I mean, if your DB supports transactions, you are in luck.
Start a transaction (that may be different among vendors - BEGIN TRANSACTION or SET AUTOCOMMIT=0 etc) and run your stuff.
If everything looks good, commit.
If you get OOOps number of records, just rollback.
> Luckily the on-call dev knew there was a recent release and was able to identify the missing where clause and added it within the hour.
Raises questions about deployment. Didn't the on-call have a previous build they could rollback to? Customers shouldn't have been left with an issue while someone tried to hunt down the bug (which "luckily" they located), instead the first step should have been a rollback to a known good build and then the bug tracked down before a re-release (e.g. review all changesets in the latest).
Yup, agreed entirely. I'm a bit fuzzy on the details of that decision...he very well may have rolled back and then deployed a change later in the evening. It was fixed by the time I checked my email after dinner.
UPDATE cashouts SET amount=0.00 <Accidental ENTER>
Oops. That was missing a 'WHERE user_id=X'. Did not lose the client at the time (this was 15+ years ago), but that was a rough month. Haven't made that mistake again. It happens to all of us at some point though.
At a former employer, we had a Megabuck Club scoreboard; you got your name, photo and a quick outline of what your (very expensive!) mistake had been posted on it. Terrific idea, as:
a) The culture was very forgiving of honest mistakes; they were seen as a learning opportunity.
b) Posting a synopsis of your cockup made it easier for others to avoid the same mistake while we were busy making sure it would be impossible to repeat it in the future; also, it got us thinking of other, related failure modes.
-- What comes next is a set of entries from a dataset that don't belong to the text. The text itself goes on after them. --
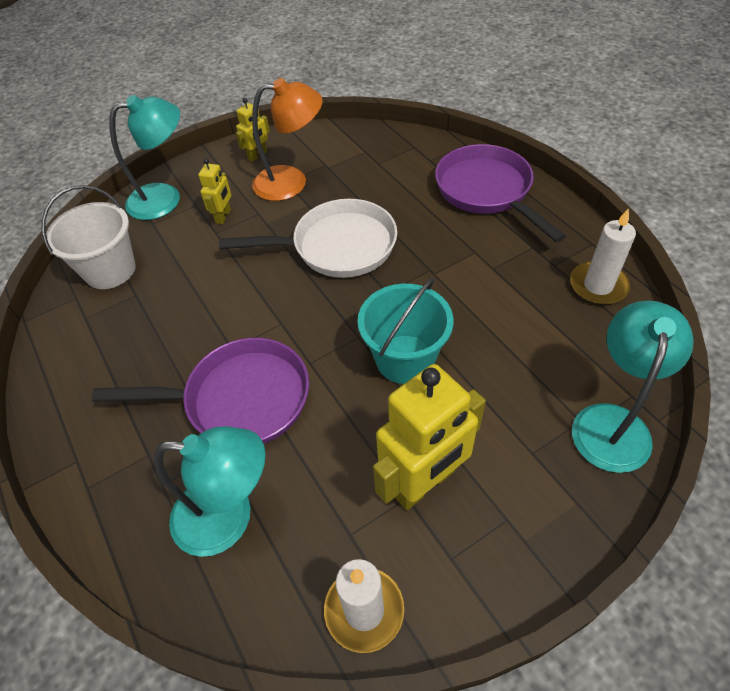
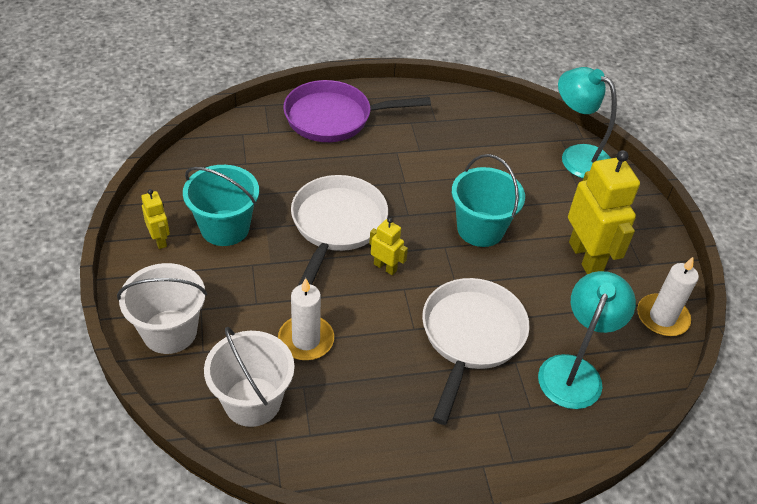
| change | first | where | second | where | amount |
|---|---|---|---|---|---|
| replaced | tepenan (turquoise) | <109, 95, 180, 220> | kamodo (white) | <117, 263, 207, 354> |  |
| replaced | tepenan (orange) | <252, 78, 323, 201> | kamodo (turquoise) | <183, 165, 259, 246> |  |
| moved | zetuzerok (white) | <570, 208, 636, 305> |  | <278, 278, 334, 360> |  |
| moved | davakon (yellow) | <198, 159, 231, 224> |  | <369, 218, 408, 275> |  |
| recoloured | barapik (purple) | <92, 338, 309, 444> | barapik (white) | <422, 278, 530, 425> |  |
c) My oh my was it entertaining! Pretty much the very definition of edutainment, methinks.
My only gripe with it was that I never made the honor roll...
We had something similar at one of my jobs, its hard to relay it in text but it was really a fun thing. Mind you this is at a fortune 100 company and the CIO would come down for the ceremony when we did it, to pass the award. We called it the build breakers award and we had a huge trophy made up at a local shop, with a toilet bowl on it. If you broke the build and took down other developers then the passing of the award ceremony was initiated, I would ping the CIO (as it was my dev shop) he would come down, and do a whole sarcastic speech about how the wasted money was all worth it because the developers got some screw off time, while the breaker fixed the build. It was all in good spirit though and people could not wait to get that trophy off their desk, it helped that the thing was probably as big as the Stanley cup.
We built actual, physical thingamajigs; 'breaking a build' more often than not meant fragments of steel whizzing around the workshop while we were all getting doused in hydraulic fluid for our trouble.
Note to self: be very careful using Ziegler-Nichols to tune multi-kHp-systems. Very careful. Cough.
If you have an engineer that goes though that and shows real remorse your going to have someone who's never going to make that mistake(or similar ones) again.